He was at his office every day, first for a short spell only, but soon for the old full working hours; and in the midst of twenty other interests which were rather recreations than labours, he watched Congoes. In the eagerness of that watch he neglected all the marvels the newspapers had to tell him of an energy that was transforming the old hell of the equator into a paradise. He even neglected the great spiritual work which Dr. Perry and his assistant clergy had so manfully begun. It must honestly be confessed that he watched nothing but the fluctuation of the Company's shares.
Mrs. Clutterbuck went to the seaside without him. He saw them touch seven in the heat of the summer; he was confident they would go further. They fell to six before the opening of August, to five a week later. His sound commercial instinct bade him beware; at four and a half he sold.

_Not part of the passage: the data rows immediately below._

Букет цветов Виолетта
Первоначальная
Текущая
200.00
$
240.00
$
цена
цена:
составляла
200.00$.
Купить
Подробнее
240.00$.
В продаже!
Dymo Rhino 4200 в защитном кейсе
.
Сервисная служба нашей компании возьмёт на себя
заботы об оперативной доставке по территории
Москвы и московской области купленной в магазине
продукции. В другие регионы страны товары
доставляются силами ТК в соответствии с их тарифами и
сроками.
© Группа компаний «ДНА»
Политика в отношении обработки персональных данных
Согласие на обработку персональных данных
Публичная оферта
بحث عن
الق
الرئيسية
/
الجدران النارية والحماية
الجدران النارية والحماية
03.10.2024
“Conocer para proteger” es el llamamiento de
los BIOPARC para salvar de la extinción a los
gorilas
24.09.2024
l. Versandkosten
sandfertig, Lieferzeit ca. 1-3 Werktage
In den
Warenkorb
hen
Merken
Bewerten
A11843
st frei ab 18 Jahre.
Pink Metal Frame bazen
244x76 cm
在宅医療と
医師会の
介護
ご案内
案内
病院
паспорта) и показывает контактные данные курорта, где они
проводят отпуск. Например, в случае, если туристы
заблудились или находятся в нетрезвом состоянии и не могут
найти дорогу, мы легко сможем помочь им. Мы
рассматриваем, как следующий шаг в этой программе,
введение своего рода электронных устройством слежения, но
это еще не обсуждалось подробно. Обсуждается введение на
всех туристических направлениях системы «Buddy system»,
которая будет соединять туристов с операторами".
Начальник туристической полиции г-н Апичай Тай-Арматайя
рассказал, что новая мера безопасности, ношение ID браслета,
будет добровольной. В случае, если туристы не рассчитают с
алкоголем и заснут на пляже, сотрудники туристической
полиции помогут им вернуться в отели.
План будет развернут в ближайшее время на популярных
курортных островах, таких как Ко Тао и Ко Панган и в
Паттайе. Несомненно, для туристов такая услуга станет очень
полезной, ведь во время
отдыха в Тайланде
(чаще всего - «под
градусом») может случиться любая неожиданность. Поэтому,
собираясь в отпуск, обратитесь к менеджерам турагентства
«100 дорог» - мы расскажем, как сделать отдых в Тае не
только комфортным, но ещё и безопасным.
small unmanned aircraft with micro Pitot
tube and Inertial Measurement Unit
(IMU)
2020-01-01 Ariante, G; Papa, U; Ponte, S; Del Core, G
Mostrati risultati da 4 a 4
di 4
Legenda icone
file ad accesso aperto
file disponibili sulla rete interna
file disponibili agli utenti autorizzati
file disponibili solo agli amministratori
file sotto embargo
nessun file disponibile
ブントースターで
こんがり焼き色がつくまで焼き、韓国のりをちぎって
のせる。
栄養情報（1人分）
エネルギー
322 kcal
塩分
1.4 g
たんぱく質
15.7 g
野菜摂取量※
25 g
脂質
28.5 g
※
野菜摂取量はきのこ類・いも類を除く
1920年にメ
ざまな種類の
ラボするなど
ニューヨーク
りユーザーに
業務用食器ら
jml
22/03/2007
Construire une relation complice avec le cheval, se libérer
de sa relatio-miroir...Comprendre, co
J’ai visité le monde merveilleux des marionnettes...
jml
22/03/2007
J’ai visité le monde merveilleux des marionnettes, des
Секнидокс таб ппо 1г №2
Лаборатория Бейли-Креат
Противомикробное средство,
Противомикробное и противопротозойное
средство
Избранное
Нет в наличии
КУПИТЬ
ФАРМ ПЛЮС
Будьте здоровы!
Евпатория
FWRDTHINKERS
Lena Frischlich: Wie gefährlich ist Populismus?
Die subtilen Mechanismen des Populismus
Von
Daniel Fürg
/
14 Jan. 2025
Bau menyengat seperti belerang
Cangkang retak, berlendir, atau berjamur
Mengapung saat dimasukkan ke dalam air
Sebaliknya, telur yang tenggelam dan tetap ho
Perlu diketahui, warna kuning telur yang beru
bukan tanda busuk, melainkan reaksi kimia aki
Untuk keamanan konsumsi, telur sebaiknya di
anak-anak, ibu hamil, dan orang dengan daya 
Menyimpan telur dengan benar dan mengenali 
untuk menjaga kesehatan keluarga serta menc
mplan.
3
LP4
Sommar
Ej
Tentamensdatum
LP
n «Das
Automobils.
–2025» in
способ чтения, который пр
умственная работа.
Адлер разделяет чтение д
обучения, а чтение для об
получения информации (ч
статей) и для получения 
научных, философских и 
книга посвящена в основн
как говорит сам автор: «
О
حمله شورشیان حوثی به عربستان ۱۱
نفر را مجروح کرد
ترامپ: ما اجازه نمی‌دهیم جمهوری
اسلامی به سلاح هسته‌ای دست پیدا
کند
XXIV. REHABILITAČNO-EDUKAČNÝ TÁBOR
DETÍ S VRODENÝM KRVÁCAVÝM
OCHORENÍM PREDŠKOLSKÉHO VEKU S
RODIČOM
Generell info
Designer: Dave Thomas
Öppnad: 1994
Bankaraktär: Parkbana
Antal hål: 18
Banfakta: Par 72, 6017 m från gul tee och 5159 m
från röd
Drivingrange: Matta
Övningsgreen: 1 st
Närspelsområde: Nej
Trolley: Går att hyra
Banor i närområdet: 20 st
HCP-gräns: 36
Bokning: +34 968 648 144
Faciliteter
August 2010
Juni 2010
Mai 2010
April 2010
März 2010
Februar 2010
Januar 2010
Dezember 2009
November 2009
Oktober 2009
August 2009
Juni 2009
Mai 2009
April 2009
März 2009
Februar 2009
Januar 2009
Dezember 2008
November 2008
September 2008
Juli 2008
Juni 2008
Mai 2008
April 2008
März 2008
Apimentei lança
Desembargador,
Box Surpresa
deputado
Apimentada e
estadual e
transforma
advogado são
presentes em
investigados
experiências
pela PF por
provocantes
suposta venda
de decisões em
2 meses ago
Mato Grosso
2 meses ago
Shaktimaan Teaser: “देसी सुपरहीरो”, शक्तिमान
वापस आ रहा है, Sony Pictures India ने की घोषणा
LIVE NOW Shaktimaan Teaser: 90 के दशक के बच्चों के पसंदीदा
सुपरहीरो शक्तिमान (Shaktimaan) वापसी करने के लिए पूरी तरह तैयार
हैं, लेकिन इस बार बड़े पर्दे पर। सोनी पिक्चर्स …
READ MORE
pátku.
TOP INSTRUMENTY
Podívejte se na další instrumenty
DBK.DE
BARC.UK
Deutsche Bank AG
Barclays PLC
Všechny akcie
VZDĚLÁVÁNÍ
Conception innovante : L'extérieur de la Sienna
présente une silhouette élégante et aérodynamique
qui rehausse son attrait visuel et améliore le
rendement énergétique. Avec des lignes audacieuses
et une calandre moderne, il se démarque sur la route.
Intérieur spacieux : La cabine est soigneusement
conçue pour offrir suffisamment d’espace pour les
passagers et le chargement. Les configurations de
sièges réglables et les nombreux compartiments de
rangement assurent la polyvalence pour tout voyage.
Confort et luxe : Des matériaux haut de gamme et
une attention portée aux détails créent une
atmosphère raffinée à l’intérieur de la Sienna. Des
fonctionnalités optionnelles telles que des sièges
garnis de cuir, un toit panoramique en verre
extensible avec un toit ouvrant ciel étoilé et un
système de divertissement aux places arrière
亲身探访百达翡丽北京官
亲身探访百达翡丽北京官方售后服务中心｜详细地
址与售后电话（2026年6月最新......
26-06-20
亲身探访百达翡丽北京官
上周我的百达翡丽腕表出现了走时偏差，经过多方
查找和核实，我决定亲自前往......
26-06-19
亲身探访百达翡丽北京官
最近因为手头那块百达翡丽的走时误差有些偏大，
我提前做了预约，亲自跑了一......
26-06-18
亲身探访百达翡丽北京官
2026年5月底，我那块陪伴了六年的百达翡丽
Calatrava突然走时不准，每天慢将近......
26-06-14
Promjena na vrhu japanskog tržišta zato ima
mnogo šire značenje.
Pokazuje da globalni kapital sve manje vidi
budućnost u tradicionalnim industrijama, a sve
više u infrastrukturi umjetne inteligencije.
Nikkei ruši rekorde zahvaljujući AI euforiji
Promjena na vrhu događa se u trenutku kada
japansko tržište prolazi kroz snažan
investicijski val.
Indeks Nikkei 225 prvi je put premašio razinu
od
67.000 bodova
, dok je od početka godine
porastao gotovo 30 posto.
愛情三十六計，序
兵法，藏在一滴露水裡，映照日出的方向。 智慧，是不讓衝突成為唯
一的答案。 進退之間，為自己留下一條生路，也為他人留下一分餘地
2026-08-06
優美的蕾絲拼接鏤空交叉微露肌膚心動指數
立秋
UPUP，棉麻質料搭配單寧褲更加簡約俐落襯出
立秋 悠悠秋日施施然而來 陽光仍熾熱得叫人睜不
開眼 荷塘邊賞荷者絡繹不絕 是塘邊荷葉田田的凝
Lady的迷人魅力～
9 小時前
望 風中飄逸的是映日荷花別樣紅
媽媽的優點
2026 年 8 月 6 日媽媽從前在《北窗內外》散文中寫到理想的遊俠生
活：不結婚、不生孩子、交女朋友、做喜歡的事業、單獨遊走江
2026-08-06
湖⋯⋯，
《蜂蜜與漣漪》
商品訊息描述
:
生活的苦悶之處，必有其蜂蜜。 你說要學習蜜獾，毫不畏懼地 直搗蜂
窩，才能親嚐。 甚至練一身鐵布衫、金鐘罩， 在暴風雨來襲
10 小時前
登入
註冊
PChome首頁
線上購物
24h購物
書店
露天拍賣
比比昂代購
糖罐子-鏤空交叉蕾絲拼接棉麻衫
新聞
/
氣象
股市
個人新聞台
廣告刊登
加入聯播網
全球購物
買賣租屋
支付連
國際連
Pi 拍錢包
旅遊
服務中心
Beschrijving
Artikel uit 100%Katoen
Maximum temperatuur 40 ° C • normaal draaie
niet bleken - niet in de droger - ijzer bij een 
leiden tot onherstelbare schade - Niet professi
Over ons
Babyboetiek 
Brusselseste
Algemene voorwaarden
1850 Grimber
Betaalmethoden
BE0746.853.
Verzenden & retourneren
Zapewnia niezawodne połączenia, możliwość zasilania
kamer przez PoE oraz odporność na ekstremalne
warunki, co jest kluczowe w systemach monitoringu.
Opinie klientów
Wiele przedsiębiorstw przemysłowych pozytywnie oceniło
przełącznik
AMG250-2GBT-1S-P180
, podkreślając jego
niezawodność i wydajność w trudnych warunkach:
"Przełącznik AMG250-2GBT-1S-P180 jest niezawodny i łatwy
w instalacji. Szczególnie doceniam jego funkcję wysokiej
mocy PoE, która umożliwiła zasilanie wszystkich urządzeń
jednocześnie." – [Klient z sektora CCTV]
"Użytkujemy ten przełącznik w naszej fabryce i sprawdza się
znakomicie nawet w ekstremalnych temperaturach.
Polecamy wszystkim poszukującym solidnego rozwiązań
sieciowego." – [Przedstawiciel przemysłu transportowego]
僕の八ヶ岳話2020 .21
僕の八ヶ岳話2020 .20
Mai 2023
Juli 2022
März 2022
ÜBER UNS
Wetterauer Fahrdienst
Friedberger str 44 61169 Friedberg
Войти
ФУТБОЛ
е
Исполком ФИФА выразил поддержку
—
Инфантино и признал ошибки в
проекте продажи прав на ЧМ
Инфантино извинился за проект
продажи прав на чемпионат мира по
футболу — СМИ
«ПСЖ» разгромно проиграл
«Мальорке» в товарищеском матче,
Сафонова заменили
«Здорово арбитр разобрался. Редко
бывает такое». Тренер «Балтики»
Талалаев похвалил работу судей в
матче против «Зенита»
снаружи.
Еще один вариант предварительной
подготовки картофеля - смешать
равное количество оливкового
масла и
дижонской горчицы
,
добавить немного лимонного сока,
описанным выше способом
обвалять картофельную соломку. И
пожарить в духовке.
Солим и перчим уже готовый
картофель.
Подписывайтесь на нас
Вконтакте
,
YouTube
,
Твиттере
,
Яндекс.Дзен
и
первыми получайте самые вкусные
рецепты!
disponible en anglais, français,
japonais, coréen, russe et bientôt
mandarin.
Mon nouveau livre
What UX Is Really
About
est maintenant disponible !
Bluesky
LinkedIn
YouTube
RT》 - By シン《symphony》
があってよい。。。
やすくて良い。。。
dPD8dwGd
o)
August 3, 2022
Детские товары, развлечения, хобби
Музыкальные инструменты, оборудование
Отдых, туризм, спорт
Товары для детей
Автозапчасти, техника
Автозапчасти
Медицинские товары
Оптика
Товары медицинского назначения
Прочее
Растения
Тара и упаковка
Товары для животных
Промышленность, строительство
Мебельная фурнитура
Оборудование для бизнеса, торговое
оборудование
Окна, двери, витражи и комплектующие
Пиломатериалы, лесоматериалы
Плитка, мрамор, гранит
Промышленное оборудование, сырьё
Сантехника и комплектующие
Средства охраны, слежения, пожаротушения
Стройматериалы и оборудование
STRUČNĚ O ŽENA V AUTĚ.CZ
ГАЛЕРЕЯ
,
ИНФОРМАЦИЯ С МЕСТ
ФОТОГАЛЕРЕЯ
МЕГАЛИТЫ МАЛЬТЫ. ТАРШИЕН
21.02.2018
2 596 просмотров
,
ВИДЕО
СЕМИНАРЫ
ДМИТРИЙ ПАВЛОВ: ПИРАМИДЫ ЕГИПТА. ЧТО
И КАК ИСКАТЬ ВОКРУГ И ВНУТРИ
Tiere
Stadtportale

Then and then only did he take his long holiday away from the strain of business; a holiday marred to some extent by the observation that the moment he had disposed of them Congoes rose like a balloon to a point still higher than that at which he might himself much earlier have realised.
But though this secret thorn remained in his own side, to the world he was a marvel; first Croydon talked of him, then the City, then Mayfair, and the sportsmen, and even the politicians. In ever-increasing circles, at greater and greater distances from himself, fantastically exaggerated even in his own immediate neighbourhood and growing to be a legend in the mouths of great ladies, the story of his one fortune, among the others of that flotation, expanded into fame.
The story rose beneath him like a tide; it floated him out of his suburb into a new and a greater world; it floated him at last into the majestic councils of the nation. It all but bestowed upon him an imperishable name among the Statesmen of England.
FOOTNOTES:
[3] Habakkuk xvi. 8.
[4] The sometime Mayor of Rome; not to be confounded with Sir Henry Nathan, whom we recently came across in the matter of the eggs.